Texas Peyote Culture, Kevin Feeney, 2018

Texas Peyote Culture

Kevin FEENEY

Cactus and Succulent Journal, 2018, 90, (1), 29-38

 

Peyote (Lophophora williamsii (Lem.) Coult.) has deep roots in Texas, or a deep taproot to be precise. While Texas is currently home to a federally regulated peyote trade, where members of the Native American Church (NAC) can legally purchase peyote for use in religious ceremonies, archaeological sites in Texas, and neighboring Coahuila, also mark the earliest known ceremonial associations between humans and peyote. It is believed that the peyote rituals of the Huichol, Nahua, Tarahumara, Cora, Tepehuan, and more recently the NAC, all trace their origins to the peyote gardens of Texas (Boyd
2016). Although ceremonial use of peyote is typically associated with the Native American tribes of the United States, or with the Huichol of Mexico, traditions native to Texas are currently being revived by descendants of the Mission Indians (many identifying as Coahuiltecans) living in and around San Antonio. In the following pages, I will endeavor to draw out the various connections between peyote and Texas, beginning with the archaeological evidence, then examining the history of the Coahuiltecan Indians and their influence on the development of the NAC, followed by an examination of the Texas peyote trade, its history and practices, as well as historical uses of peyote in folk remedies of the region.

Archaeological Findings

Archaeological evidence suggests that peyote may have been used in human rituals for over five thousand years. In the 1930s, peyote buttons were recovered from the Shumla Caves in the Lower Pecos region of southwestern Texas, and were later estimated to date back to between 5,200 and 5,700 years ago (El-Seedi et al. 2005; Terry et al. 2006). Further investigations have demonstrated that these ancient peyote buttons were not peyote buttons at all, but rather a composite of different plants, including peyote, and apparently shaped to look like peyote buttons (Terry et al. 2006). The purpose of these “effigies” has not been identified, but their form and the location of their discovery in a cave, are both suggestive of a religious function (Fig. 1). Caves and rock shelters were also used as a canvas of sorts by pre-historic peoples, and pictographic evidence of ceremonial peyote use, dating back between 2,950 to 4,200 years, has been identified from caves in the same region (Boyd 1996; Boyd & Dering 1996).

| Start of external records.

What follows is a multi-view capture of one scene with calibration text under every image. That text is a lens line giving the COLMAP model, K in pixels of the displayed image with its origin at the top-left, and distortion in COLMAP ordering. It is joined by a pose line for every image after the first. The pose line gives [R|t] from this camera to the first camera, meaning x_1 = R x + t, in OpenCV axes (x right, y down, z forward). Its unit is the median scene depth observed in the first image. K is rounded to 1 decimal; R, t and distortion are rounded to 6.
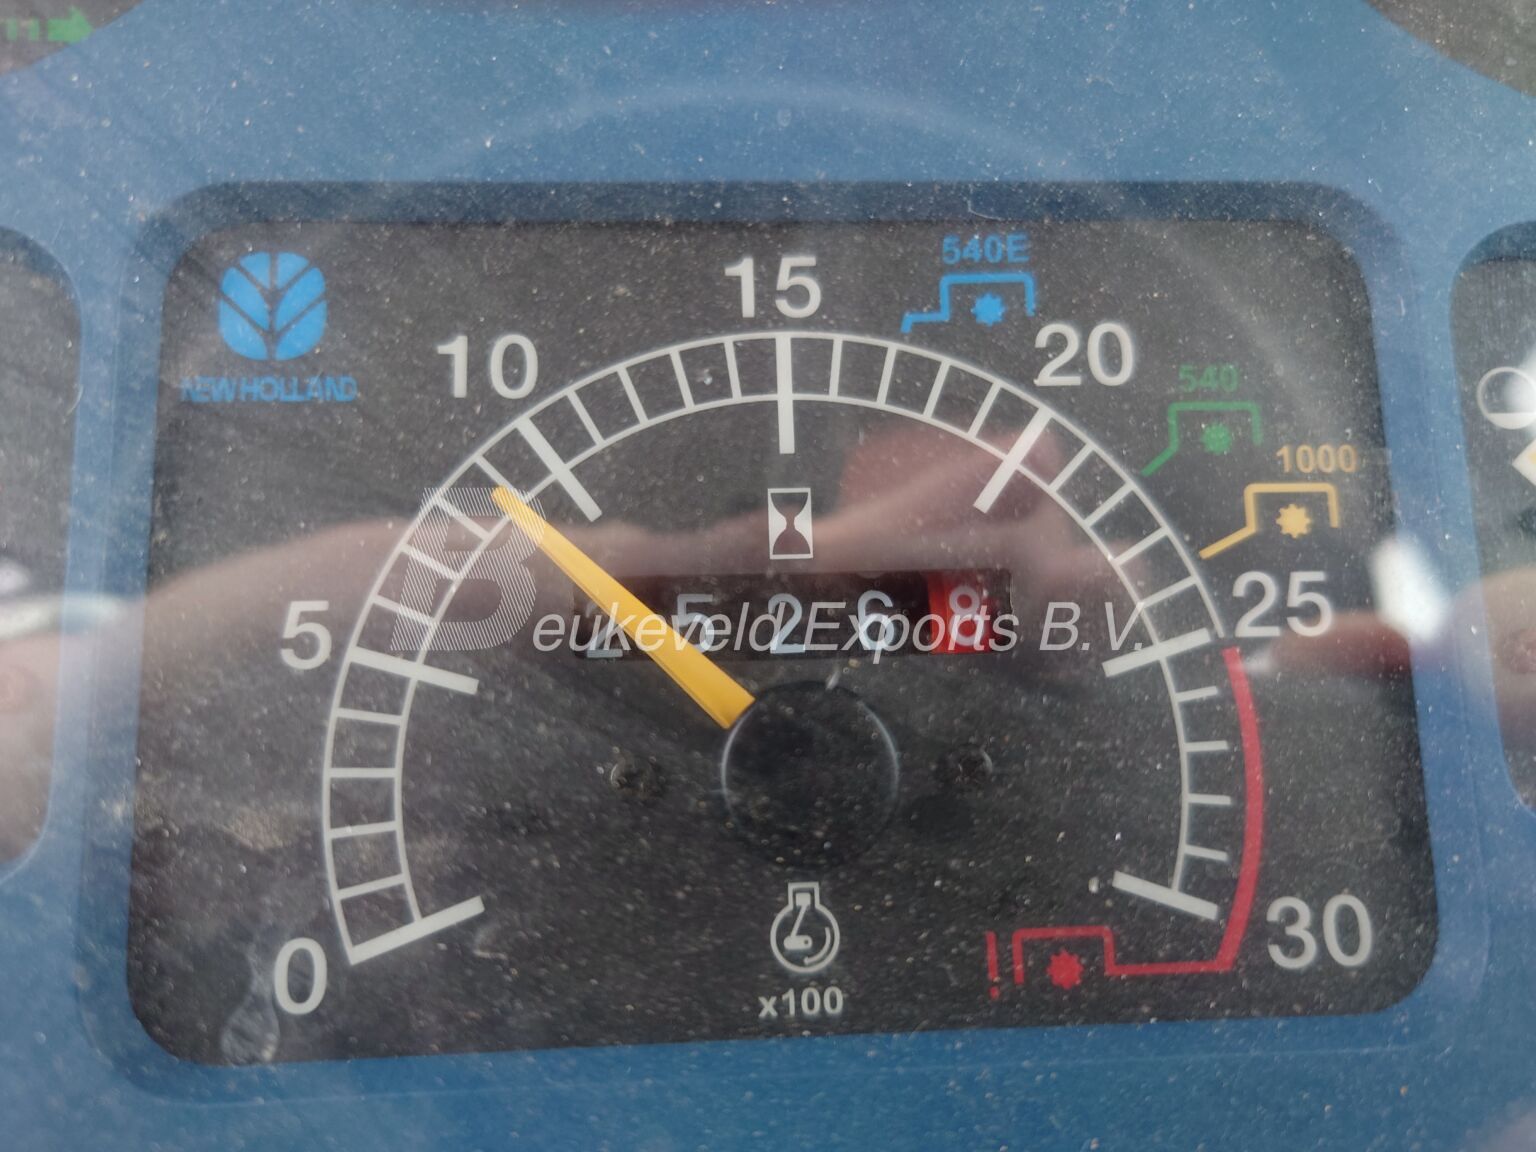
lens RADIAL K [[1108.0, 0, 761.0], [0, 1108.0, 587.3], [0, 0, 1]] dist [-0.005989, 0.008776]
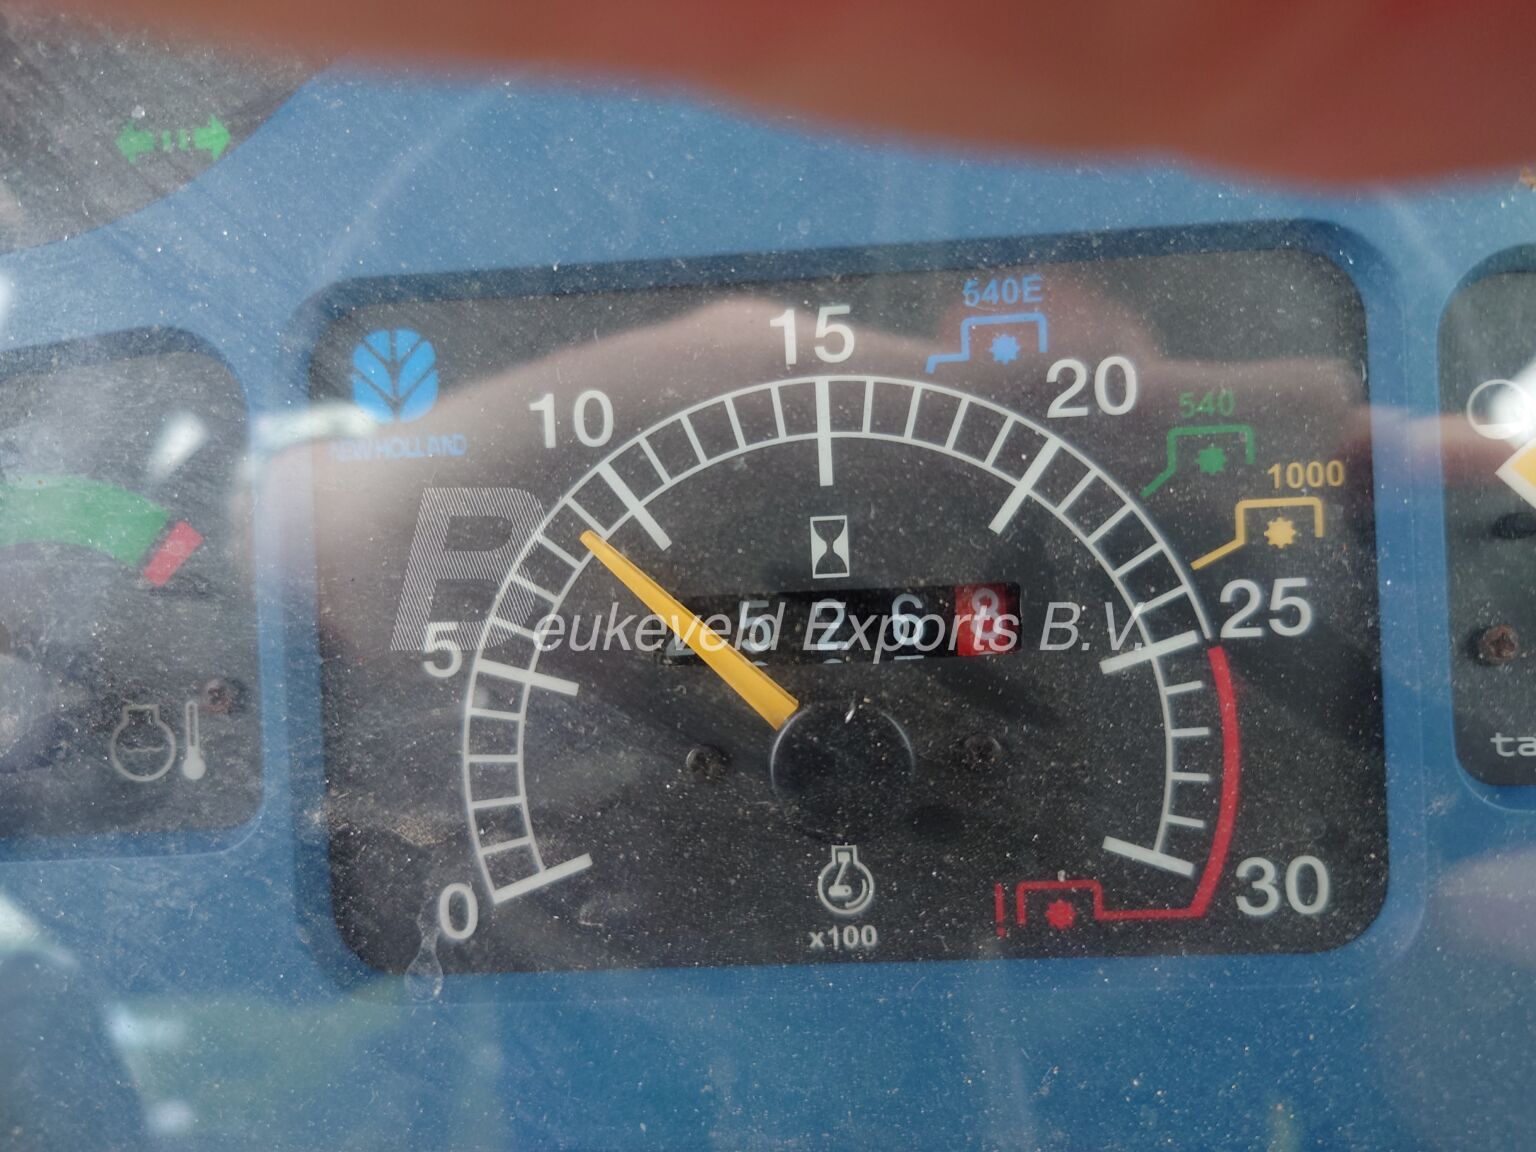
lens RADIAL K [[1078.9, 0, 762.3], [0, 1078.9, 581.5], [0, 0, 1]] dist [-0.004502, -0.000459]
pose [[0.993373, -0.016262, -0.113778, 0.090649], [0.033496, 0.987928, 0.151251, -0.211067], [0.109944, -0.154060, 0.981926, -0.149002]]
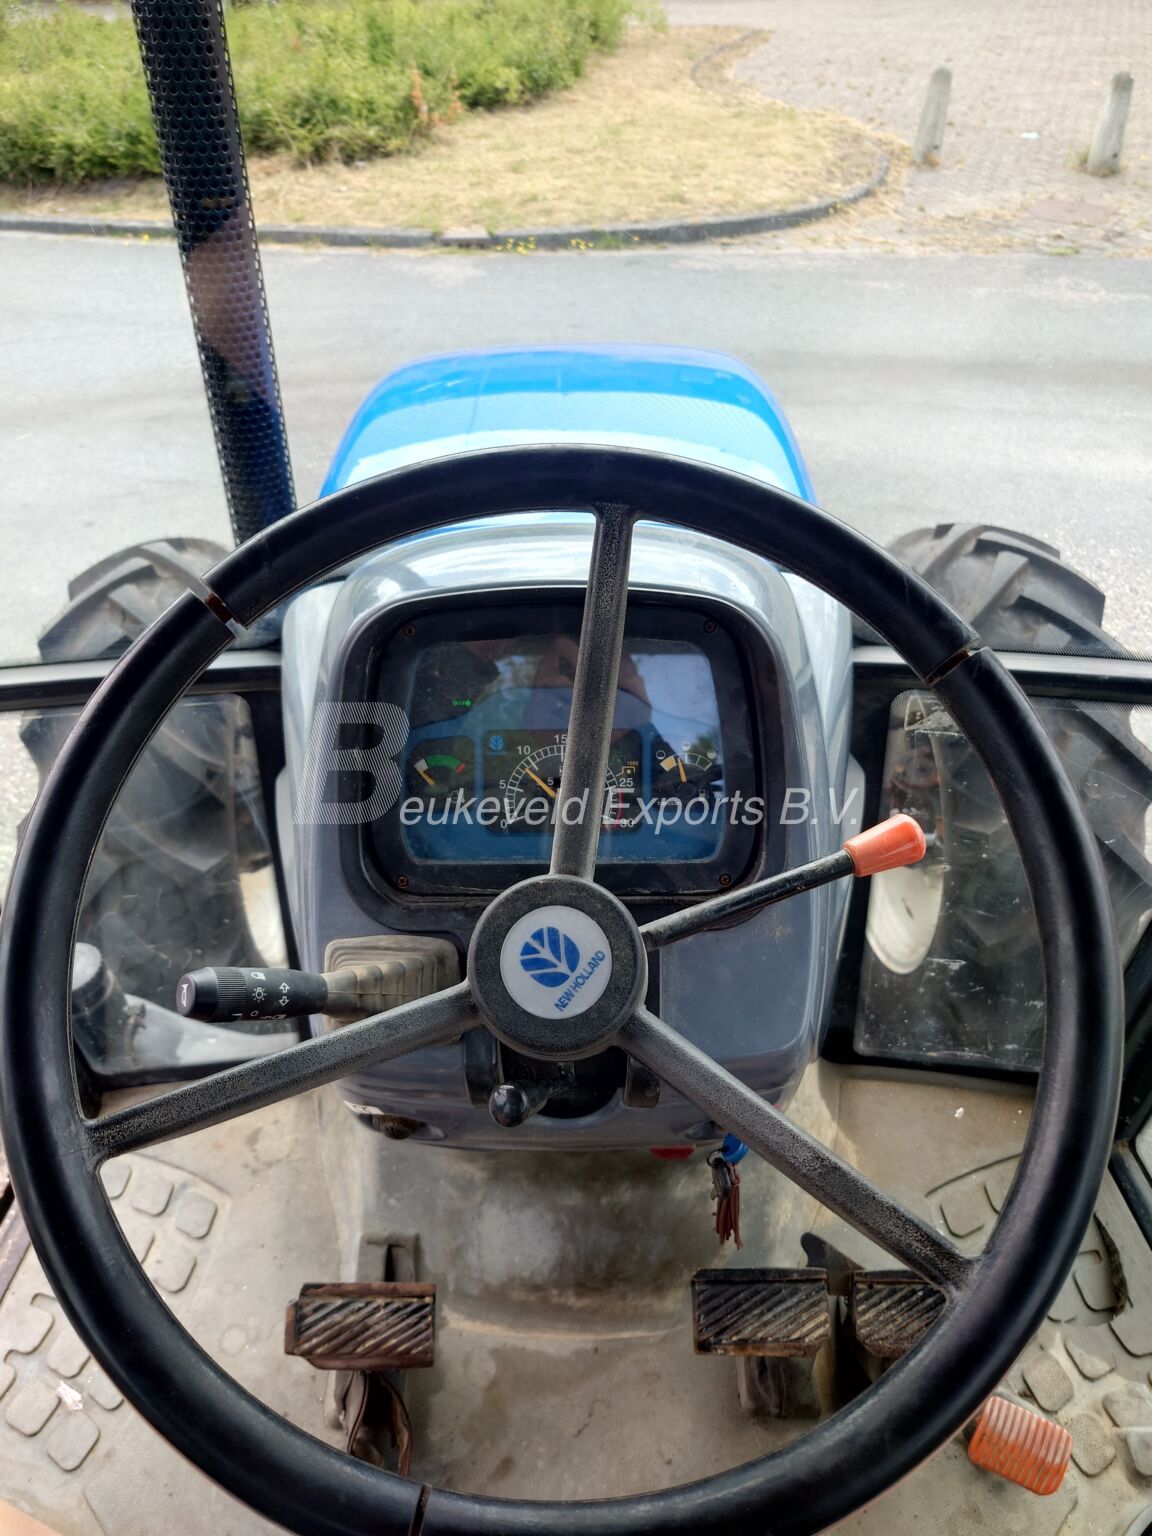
lens RADIAL K [[1078.9, 0, 582.0], [0, 1078.9, 758.6], [0, 0, 1]] dist [-0.004502, -0.000459]
pose [[0.991551, 0.017665, -0.128508, 1.208925], [0.001694, 0.988836, 0.148999, -1.356700], [0.129705, -0.147958, 0.980451, -6.809779]]
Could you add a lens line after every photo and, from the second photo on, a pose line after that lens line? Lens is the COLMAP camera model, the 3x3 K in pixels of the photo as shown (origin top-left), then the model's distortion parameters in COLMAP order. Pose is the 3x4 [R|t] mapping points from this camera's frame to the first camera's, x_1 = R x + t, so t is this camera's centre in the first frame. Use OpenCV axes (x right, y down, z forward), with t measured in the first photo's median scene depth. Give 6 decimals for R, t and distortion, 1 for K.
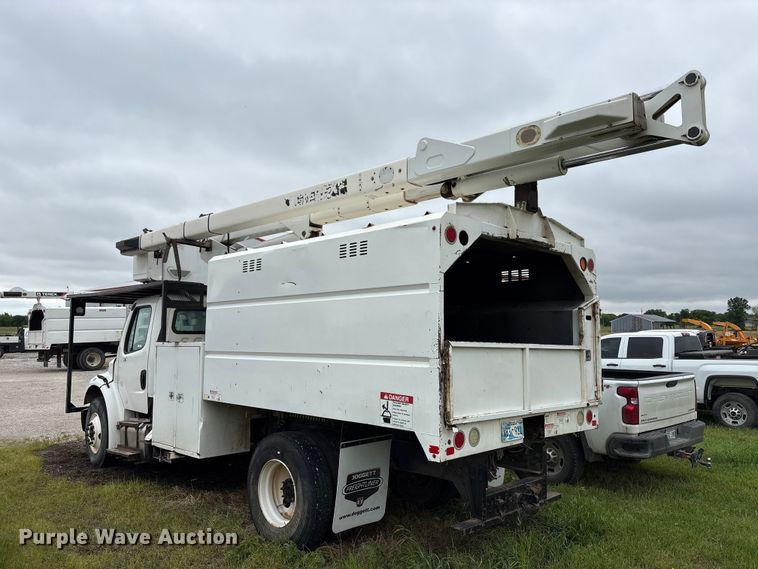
lens RADIAL K [[572.9, 0, 382.4], [0, 572.9, 283.4], [0, 0, 1]] dist [0.058299, -0.009677]
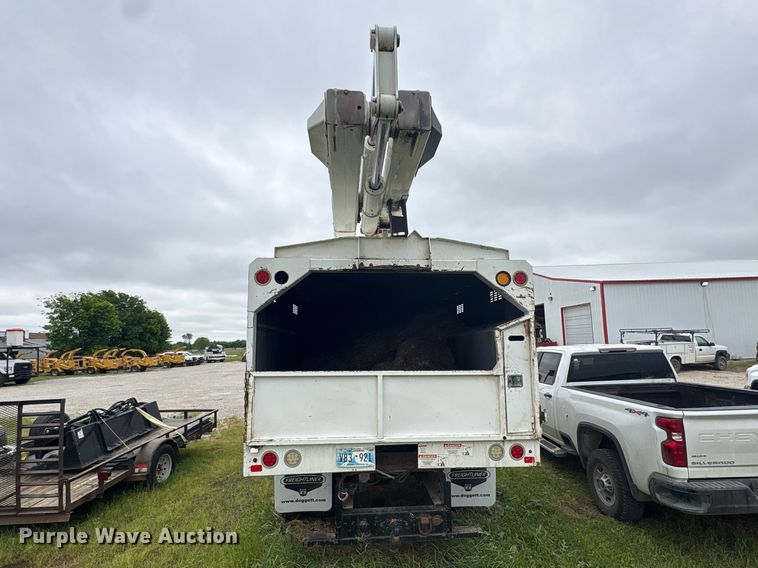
lens RADIAL K [[378.3, 0, 385.7], [0, 378.3, 304.5], [0, 0, 1]] dist [0.001771, 0.001806]
pose [[0.756931, -0.090582, -0.647186, 0.650601], [0.083196, 0.995646, -0.042049, 0.017642], [0.648177, -0.022015, 0.761172, 0.478913]]
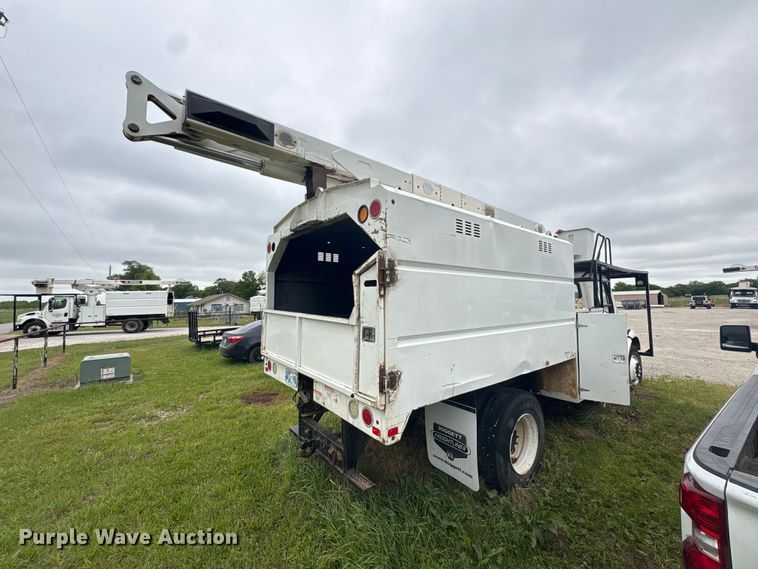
lens RADIAL K [[299.7, 0, 381.1], [0, 299.7, 281.9], [0, 0, 1]] dist [0.001429, 0.000145]
pose [[-0.105646, -0.062477, -0.992439, 0.813984], [0.095536, 0.992770, -0.072668, 0.096175], [0.989804, -0.102491, -0.098914, 1.167684]]
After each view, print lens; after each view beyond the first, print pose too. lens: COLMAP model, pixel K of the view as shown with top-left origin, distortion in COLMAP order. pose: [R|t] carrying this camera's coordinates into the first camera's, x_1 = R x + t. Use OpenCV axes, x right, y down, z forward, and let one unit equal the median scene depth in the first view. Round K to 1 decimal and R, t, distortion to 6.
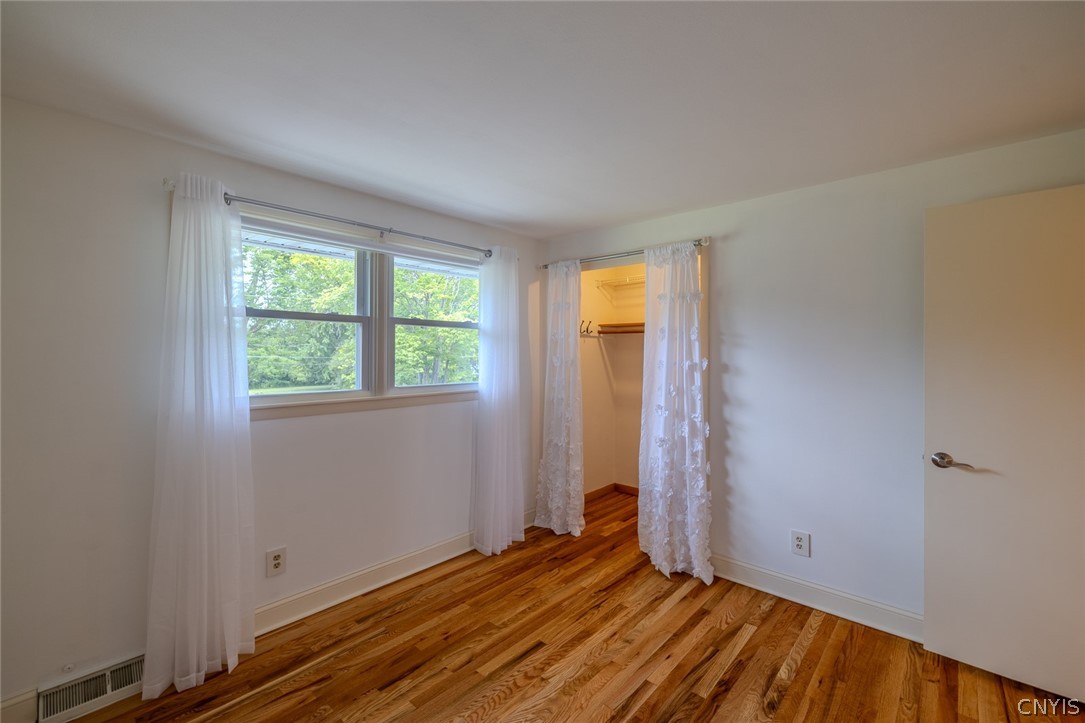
lens RADIAL K [[458.1, 0, 536.1], [0, 458.1, 359.8], [0, 0, 1]] dist [-0.003482, 0.000140]
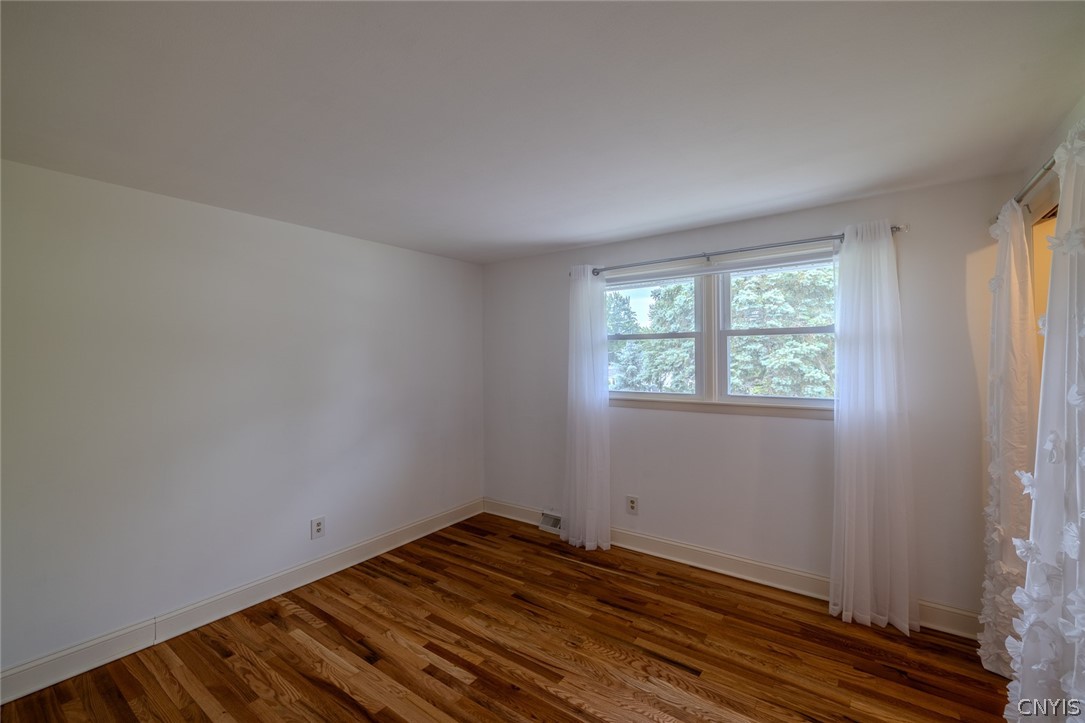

Archaeologist Carolyn Boyd, who has studied the rock art of southwestern Texas for over two decades has put forth an argument that a pictograph, popularly known as the White Shaman Mural (Figs. 2–4), details the elements of an ancient peyote ceremony, and has drawn on compelling parallels between the images and symbolism of the rock art with modernday Huichol culture, as well as with historic Nahua
mythology (Boyd 2016). Notably, the Shumla caves are only a few miles from the White Shaman Mural.

At a third location, a mortuary site in Coahuila, Mexico, dried peyote buttons strung together like a necklace were discovered. These specimens have been estimated to date between 810 and 1070 AD (Bruhn et al. 1978; Terry et al. 2006). Each of these three sites is within the boundaries of peyote’s known growth range, and they mark the earliest known human associations with this plant. These findings suggest that the peyote cactus was first discovered and used by people in the northern part of its growth range, encompassing southern Texas and northern Coahuila.